**Input for this task:**
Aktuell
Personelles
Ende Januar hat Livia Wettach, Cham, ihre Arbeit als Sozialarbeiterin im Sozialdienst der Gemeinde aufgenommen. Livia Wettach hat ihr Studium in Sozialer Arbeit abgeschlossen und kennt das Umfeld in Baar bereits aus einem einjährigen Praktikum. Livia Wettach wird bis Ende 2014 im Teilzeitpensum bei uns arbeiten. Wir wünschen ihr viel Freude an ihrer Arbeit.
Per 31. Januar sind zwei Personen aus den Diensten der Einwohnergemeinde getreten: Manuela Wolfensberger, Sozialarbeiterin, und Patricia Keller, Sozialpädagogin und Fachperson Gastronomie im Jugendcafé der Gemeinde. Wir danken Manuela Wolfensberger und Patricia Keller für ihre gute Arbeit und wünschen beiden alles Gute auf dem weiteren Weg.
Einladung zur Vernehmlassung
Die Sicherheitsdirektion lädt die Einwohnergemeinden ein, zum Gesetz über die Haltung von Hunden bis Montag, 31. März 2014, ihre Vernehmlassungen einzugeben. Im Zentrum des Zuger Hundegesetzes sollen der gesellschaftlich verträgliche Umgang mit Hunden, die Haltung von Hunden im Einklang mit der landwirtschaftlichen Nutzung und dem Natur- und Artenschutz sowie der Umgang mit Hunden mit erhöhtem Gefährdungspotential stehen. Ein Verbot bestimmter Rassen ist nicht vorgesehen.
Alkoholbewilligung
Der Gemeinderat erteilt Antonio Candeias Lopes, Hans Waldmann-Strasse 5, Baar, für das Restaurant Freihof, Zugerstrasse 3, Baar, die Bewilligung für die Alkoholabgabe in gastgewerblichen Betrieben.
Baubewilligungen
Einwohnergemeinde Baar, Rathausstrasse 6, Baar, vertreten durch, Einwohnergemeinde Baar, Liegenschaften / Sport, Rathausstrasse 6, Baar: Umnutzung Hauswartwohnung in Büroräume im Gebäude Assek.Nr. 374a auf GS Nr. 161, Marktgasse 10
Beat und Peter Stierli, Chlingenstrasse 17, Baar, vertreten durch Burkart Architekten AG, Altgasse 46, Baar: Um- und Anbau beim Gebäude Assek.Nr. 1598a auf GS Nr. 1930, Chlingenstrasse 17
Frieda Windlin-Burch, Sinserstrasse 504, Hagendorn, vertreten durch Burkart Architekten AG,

...

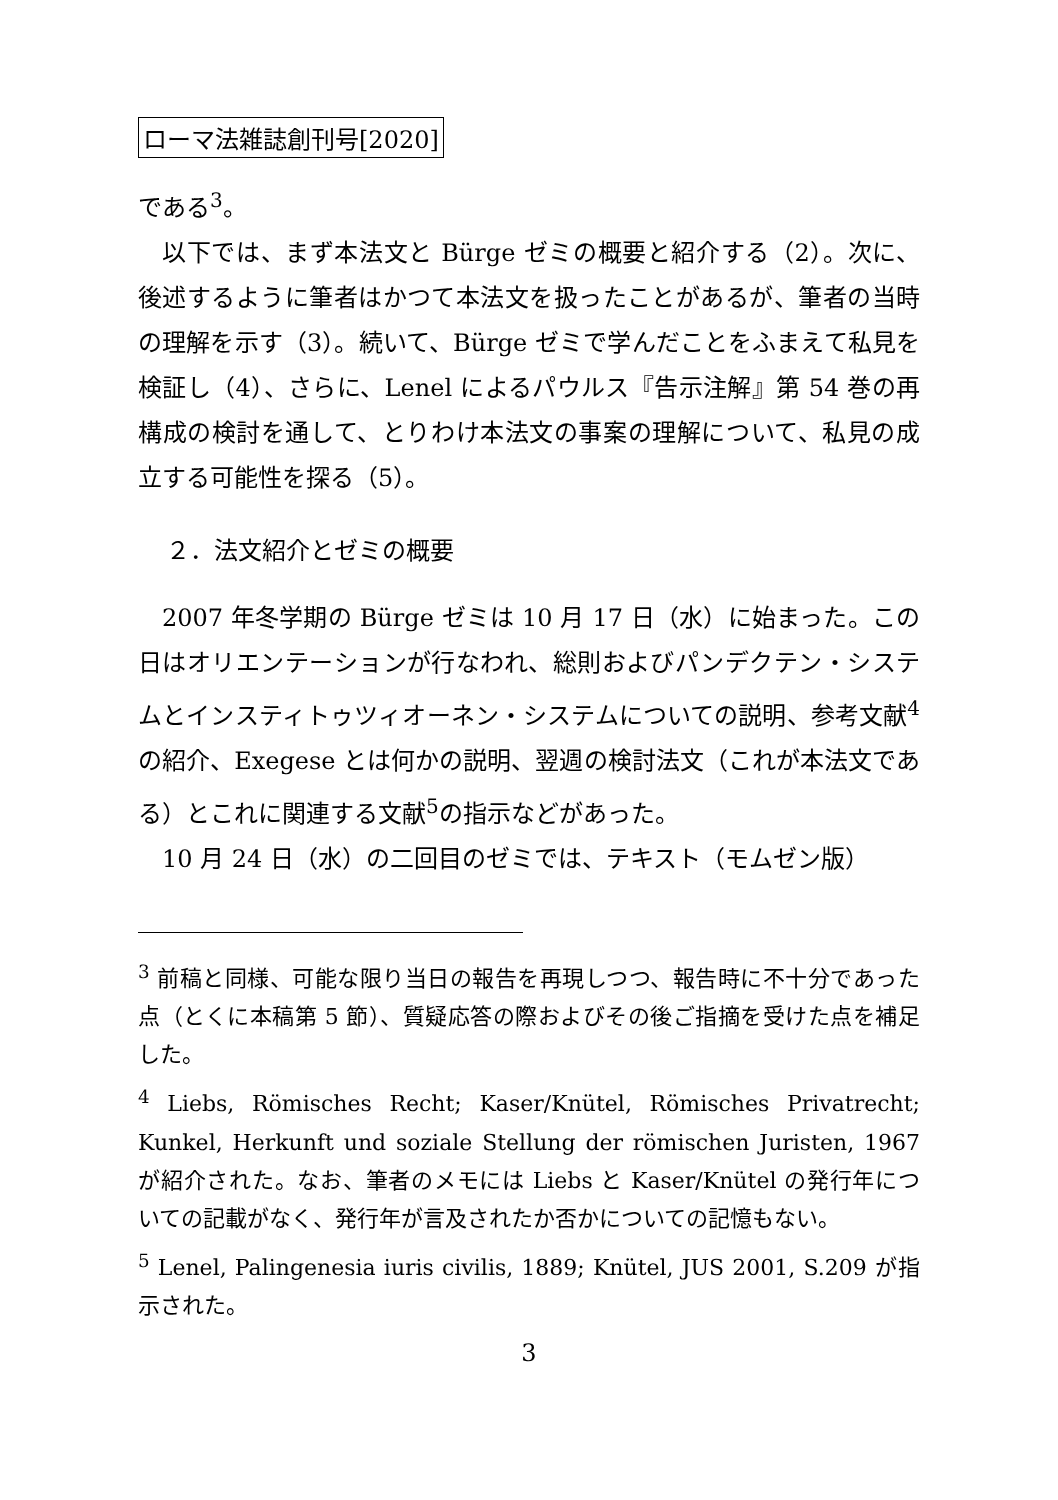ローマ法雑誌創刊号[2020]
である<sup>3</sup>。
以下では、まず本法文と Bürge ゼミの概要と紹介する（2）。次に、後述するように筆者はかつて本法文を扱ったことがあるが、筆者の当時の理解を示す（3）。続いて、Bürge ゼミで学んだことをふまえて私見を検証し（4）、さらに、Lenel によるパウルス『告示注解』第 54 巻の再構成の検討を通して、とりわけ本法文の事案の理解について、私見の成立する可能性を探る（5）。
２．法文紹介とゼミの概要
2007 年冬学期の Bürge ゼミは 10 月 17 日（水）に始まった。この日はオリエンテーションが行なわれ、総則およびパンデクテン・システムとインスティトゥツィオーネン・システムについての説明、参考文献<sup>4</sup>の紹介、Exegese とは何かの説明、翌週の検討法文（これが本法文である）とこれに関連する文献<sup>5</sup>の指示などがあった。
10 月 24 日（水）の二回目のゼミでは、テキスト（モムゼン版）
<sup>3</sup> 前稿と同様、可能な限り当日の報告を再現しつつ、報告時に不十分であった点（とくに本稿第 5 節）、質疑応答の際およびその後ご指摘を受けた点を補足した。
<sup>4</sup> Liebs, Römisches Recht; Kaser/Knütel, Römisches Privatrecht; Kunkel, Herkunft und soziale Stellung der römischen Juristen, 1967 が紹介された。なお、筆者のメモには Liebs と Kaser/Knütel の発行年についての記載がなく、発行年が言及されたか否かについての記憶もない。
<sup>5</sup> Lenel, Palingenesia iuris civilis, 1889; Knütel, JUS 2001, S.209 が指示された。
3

**Work task:** What are the lines, exactly as written above, from the line with "Personelles" to the line with "Alkoholbewilligung", both included? Output only those.

**Task solution:**
Personelles
Ende Januar hat Livia Wettach, Cham, ihre Arbeit als Sozialarbeiterin im Sozialdienst der Gemeinde aufgenommen. Livia Wettach hat ihr Studium in Sozialer Arbeit abgeschlossen und kennt das Umfeld in Baar bereits aus einem einjährigen Praktikum. Livia Wettach wird bis Ende 2014 im Teilzeitpensum bei uns arbeiten. Wir wünschen ihr viel Freude an ihrer Arbeit.
Per 31. Januar sind zwei Personen aus den Diensten der Einwohnergemeinde getreten: Manuela Wolfensberger, Sozialarbeiterin, und Patricia Keller, Sozialpädagogin und Fachperson Gastronomie im Jugendcafé der Gemeinde. Wir danken Manuela Wolfensberger und Patricia Keller für ihre gute Arbeit und wünschen beiden alles Gute auf dem weiteren Weg.
Einladung zur Vernehmlassung
Die Sicherheitsdirektion lädt die Einwohnergemeinden ein, zum Gesetz über die Haltung von Hunden bis Montag, 31. März 2014, ihre Vernehmlassungen einzugeben. Im Zentrum des Zuger Hundegesetzes sollen der gesellschaftlich verträgliche Umgang mit Hunden, die Haltung von Hunden im Einklang mit der landwirtschaftlichen Nutzung und dem Natur- und Artenschutz sowie der Umgang mit Hunden mit erhöhtem Gefährdungspotential stehen. Ein Verbot bestimmter Rassen ist nicht vorgesehen.
Alkoholbewilligung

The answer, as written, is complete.